The data below:

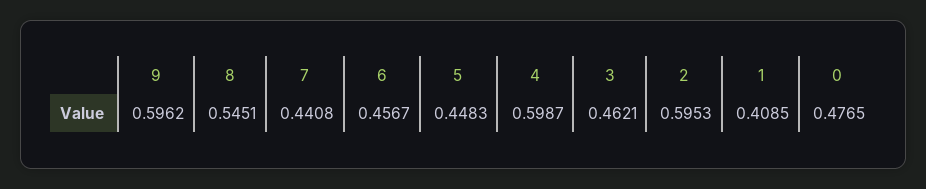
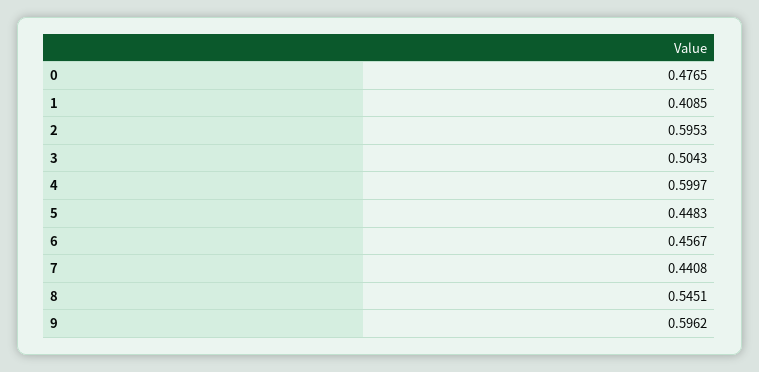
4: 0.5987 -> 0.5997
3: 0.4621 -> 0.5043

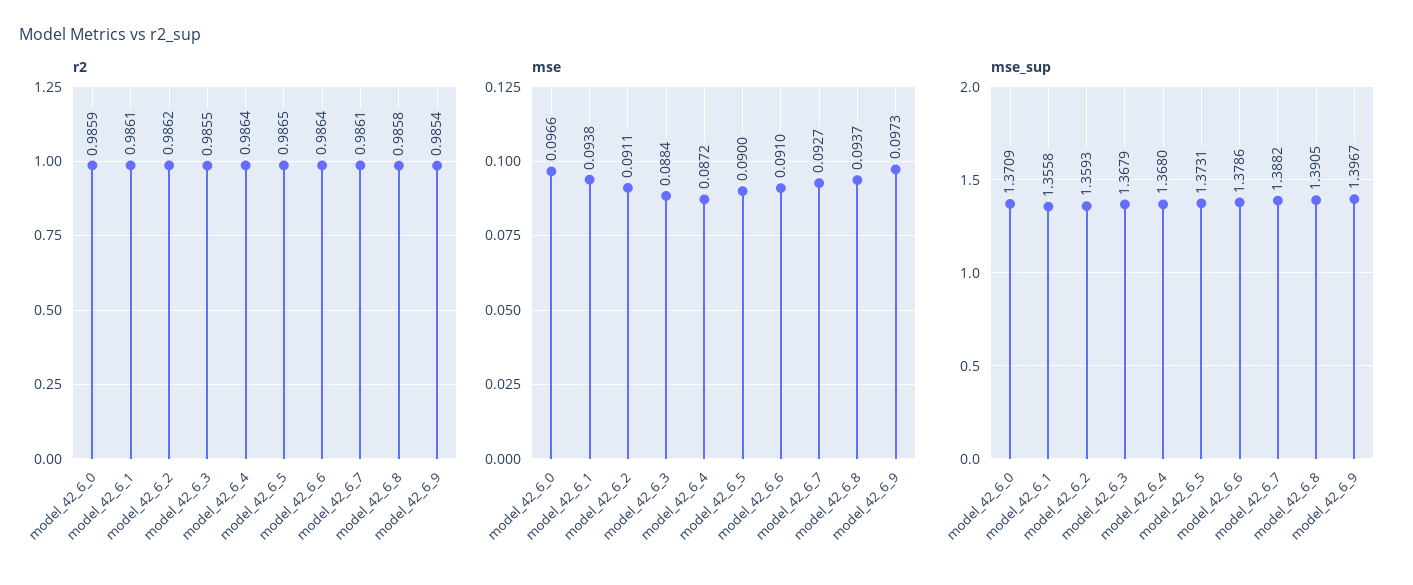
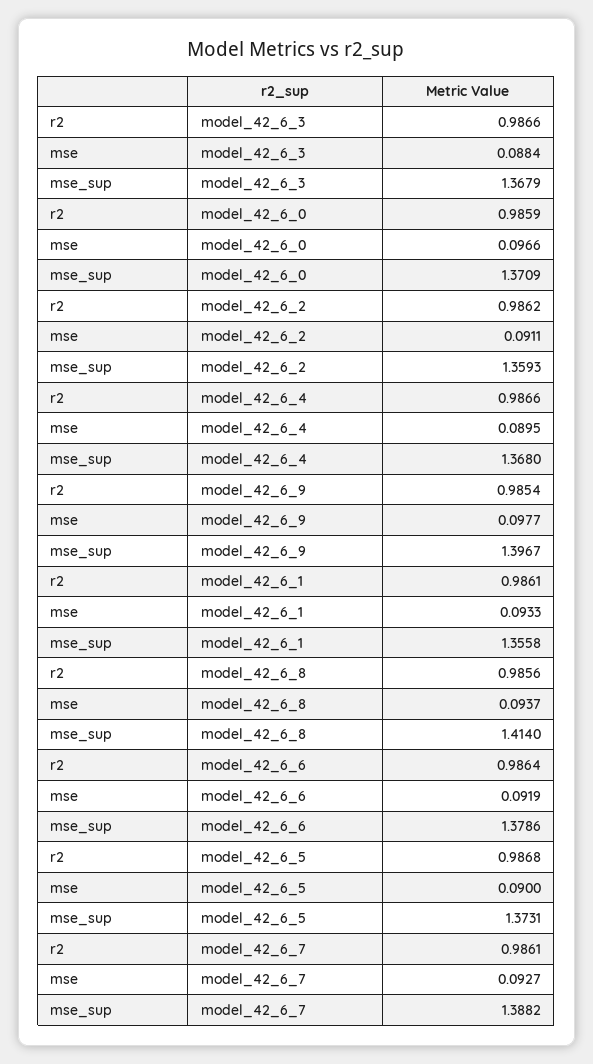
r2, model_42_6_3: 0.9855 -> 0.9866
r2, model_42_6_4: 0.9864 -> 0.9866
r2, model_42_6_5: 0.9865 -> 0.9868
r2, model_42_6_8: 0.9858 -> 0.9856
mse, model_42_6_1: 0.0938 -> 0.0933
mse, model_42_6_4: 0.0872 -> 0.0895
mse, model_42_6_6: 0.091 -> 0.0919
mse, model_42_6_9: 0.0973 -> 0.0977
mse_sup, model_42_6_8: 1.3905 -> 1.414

End of The data.

→ **What is needed**
Copy the line containing "r2, model_42_6_5: 0.9865 -> 0.9868" and every line after it, through the last line of the records. Include nothing else.

→ **Result for this task**
r2, model_42_6_5: 0.9865 -> 0.9868
r2, model_42_6_8: 0.9858 -> 0.9856
mse, model_42_6_1: 0.0938 -> 0.0933
mse, model_42_6_4: 0.0872 -> 0.0895
mse, model_42_6_6: 0.091 -> 0.0919
mse, model_42_6_9: 0.0973 -> 0.0977
mse_sup, model_42_6_8: 1.3905 -> 1.414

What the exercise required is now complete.